Where i think there is a little similarity is when i became pregnant with my second. I was soooo scare the delivery would repeat itself. I thought i would have to pick my dr.'s jaw of the floor when i told her i was pregnant. they got my into counsiling again to prepare myself they also upped my meds. When i went into labour they had to sedate me because i was so scared and stressed, that it was harmful to the baby.
i guess the point im trying to make without talking about myself to much is that whether its good stress (a wedding) or bad stress (suicide attempt) stress can be very debilitating when you add PTSD on top of it you can't do it alone. I think the therapy your getting is great. Not sure if your on any meds but it really helped me. You need to be able to close your eyes at night and see nice things.
I know its so hard but your not alone and i hope what ive said makes sense.
i hope your son gets help and live a long and happy live.
if you want to pm me i would love to talk more with you if you feel up to it.
I'm so sorry to hear that you had such trauma with the birth of your first child.

And you're right, I've always heard that your body processes ALL kinds of stress the same, so even good stress can take a toll. Unfortunately, my stress hasn't been too good lately.

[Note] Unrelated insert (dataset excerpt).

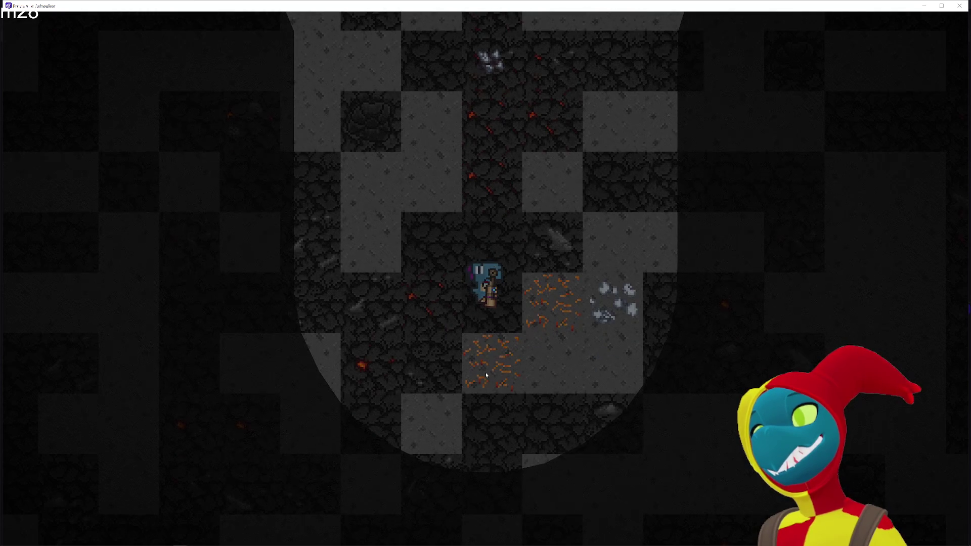
{"action": "key", "text": "s"}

The only medication that I have right now is Ambien for sleeping, and Ativan. Last week my therapist mentioned something about an additional medication, and after today, I'm going to persue this. Today was pretty bad. It was the first time that I ever had what I would consider to be a panic attack, at work, in the light of day. Usually things bother me most at night, and this attack this morning totally blind-sided me. I started crying on my way to work, but then I shook it off, and got to work. About a half hour later, something out of the blue "hit" me, and I started crying. Not what I'd call hysterically, but as if I'd just heard some really bad news. I had to explain to my co-workers that nothing had just happened (they know what I've been going through the last several months) and I had to admit that I wasn't quite sure why I was crying the way I was.

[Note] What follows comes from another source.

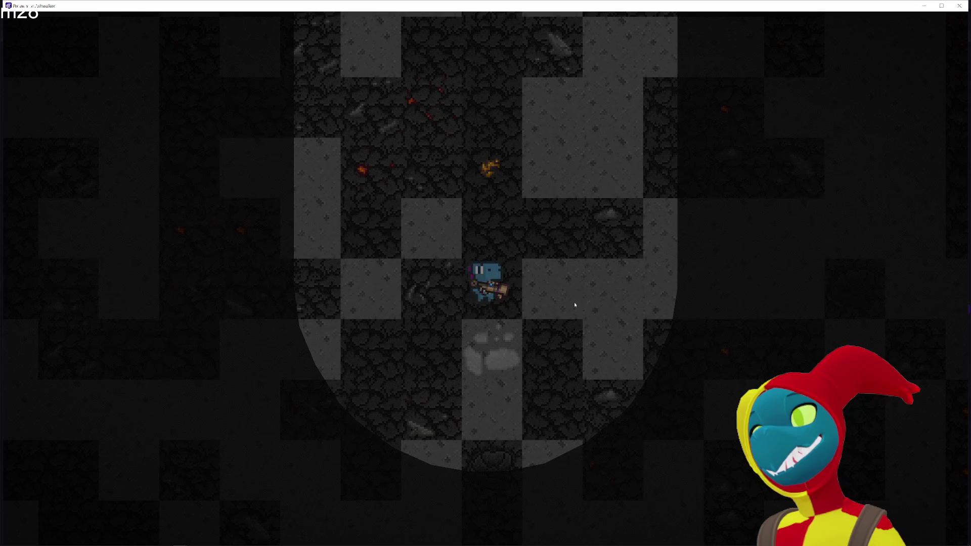
Walk the dino right toward the purple crystals and ore, then up.
{"action": "key", "text": "d"}
{"action": "key", "text": "s"}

It lasted, on and off, for about an hour, before I thought to take one of the Ativan that I had with me. Before today, I had only ever taken it at night.
This is why I think maybe I need to be taking something that will help all the time, and not just wait for an attack to happen.
I have an appt with my therapist on Wednesday, and tomorrow I will see my regular doctor regarding a muscle spasm in my back, but I will talk to him, too. He's been my primary doctor for almost 13 years now and I really trust him.
Anyway, thanks to those of you might be reading this.

It does help a little to type it out.
P.S. My DH was great; he knew what a rough day I had so he suggested that we all go out to dinner tonight.